TASK DETAILS:
Nothing below is to be printed except the lines between the line holding "right shoulder: (78, 145)" and the line holding "left front paw: (255, 192)", inclusive, each exactly as it appears.

[Items from a data source]

--------

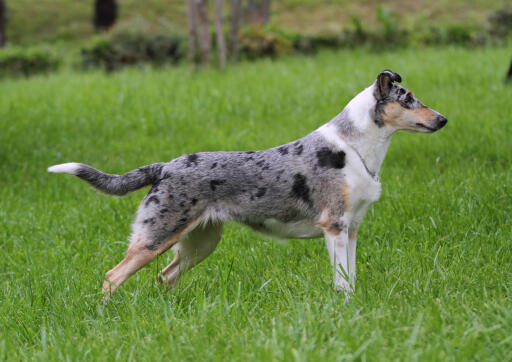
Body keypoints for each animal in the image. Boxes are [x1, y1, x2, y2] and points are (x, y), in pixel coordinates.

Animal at [49, 70, 448, 296]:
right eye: (409, 100)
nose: (443, 120)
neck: (354, 148)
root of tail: (165, 167)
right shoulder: (334, 227)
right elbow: (341, 282)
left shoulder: (351, 229)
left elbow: (350, 277)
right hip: (157, 236)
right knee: (112, 276)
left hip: (200, 242)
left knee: (165, 276)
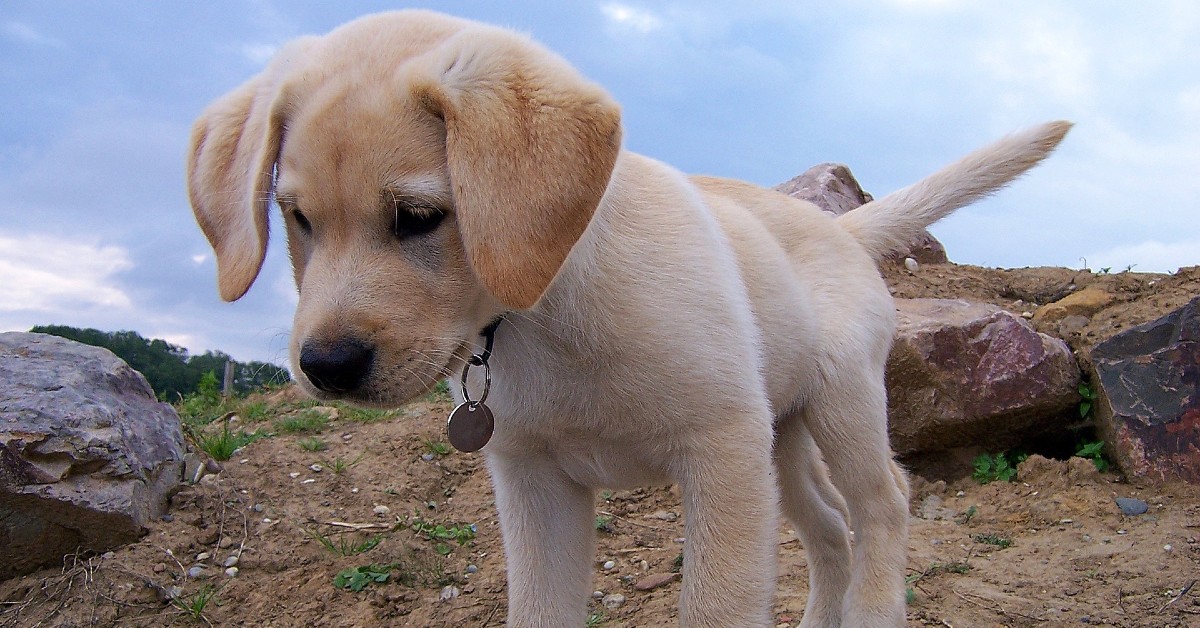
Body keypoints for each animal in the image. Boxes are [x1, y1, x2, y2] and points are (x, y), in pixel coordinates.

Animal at [187, 11, 1070, 628]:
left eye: (418, 217)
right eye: (296, 218)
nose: (326, 366)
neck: (544, 313)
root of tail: (840, 227)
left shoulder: (719, 454)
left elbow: (715, 608)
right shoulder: (534, 482)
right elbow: (539, 612)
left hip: (840, 401)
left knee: (884, 503)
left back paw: (875, 607)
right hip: (779, 438)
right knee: (828, 532)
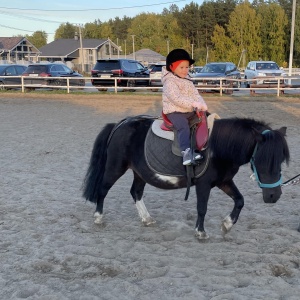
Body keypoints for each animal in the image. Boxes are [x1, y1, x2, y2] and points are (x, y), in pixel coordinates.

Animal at [83, 116, 290, 240]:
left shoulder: (224, 181)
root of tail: (120, 124)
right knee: (103, 189)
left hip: (140, 172)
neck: (219, 147)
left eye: (281, 160)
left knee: (136, 192)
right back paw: (98, 217)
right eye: (262, 160)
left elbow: (240, 200)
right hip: (115, 167)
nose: (274, 196)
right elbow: (202, 208)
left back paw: (146, 218)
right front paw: (200, 232)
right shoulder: (203, 184)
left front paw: (227, 225)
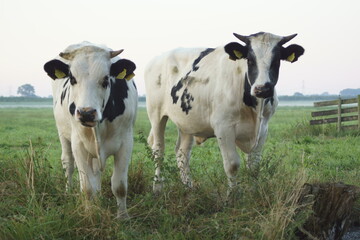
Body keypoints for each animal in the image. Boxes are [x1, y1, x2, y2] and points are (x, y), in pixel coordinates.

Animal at [42, 42, 138, 218]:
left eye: (106, 79)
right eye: (72, 78)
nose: (86, 113)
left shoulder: (126, 143)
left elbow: (120, 186)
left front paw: (123, 217)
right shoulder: (78, 145)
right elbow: (87, 187)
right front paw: (89, 213)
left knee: (95, 172)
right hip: (63, 134)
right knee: (68, 163)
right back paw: (69, 192)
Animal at [143, 32, 304, 193]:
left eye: (276, 60)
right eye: (250, 60)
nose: (262, 89)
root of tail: (159, 58)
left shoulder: (263, 129)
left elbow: (254, 166)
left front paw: (255, 192)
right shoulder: (223, 127)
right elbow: (232, 164)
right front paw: (233, 194)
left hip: (186, 122)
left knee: (182, 153)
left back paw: (189, 187)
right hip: (156, 114)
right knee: (158, 150)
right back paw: (157, 187)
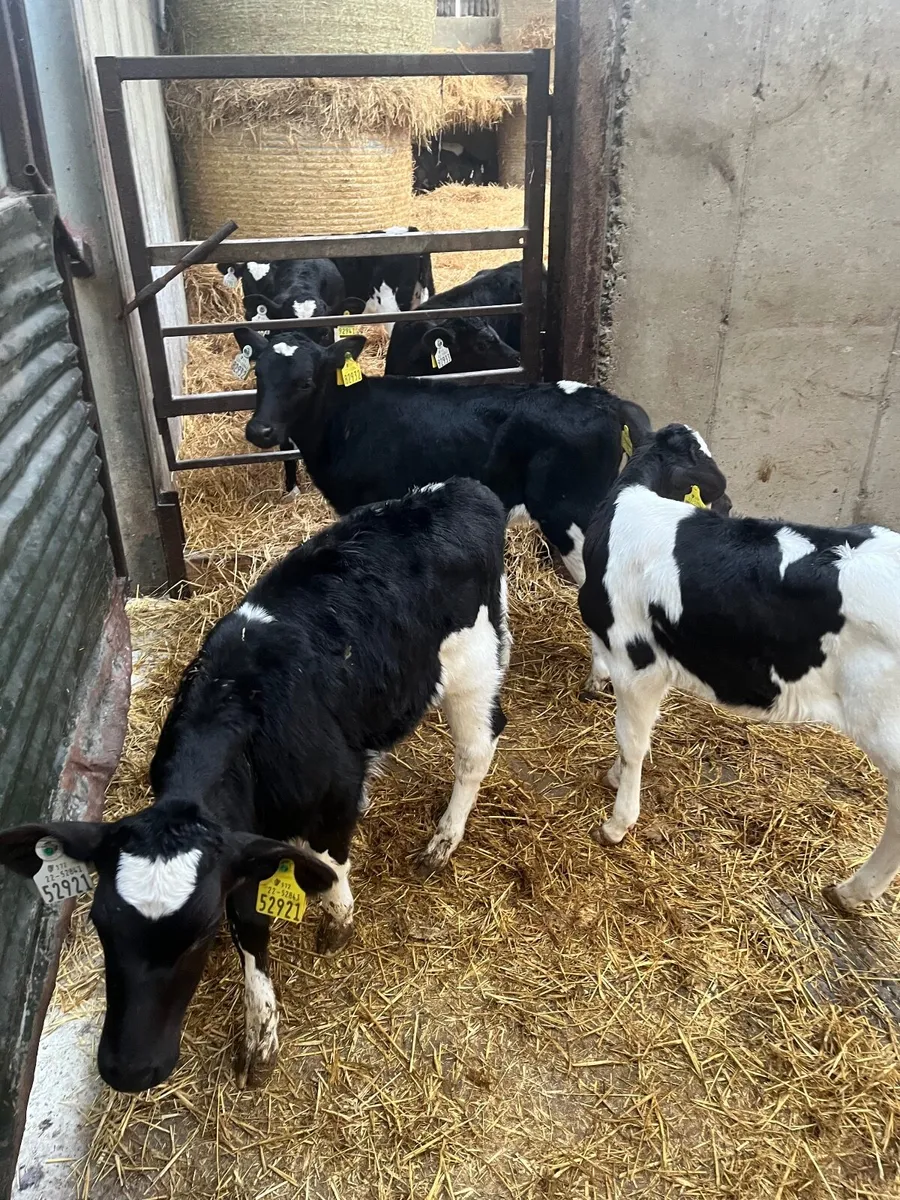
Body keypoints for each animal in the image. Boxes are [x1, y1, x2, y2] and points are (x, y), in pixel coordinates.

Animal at [0, 478, 510, 1092]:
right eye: (101, 924)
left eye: (200, 932)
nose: (129, 1069)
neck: (238, 707)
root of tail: (461, 489)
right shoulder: (239, 840)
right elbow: (252, 920)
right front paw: (260, 1032)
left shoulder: (336, 788)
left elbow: (328, 862)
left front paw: (337, 921)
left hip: (473, 665)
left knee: (478, 748)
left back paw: (442, 841)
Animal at [577, 422, 900, 914]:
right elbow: (637, 735)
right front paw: (614, 777)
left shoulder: (636, 661)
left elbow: (631, 742)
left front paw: (617, 822)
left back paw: (855, 889)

--------

RESPONSE TO THIS TASK:
right shoulder: (78, 145)
right elbow: (87, 187)
right front paw: (89, 213)
left knee: (95, 172)
right hip: (63, 134)
right knee: (68, 163)
right back paw: (69, 192)
Animal at [143, 32, 304, 193]:
left eye: (276, 60)
right eye: (250, 60)
nose: (262, 89)
root of tail: (159, 58)
left shoulder: (263, 129)
left elbow: (254, 166)
left front paw: (255, 192)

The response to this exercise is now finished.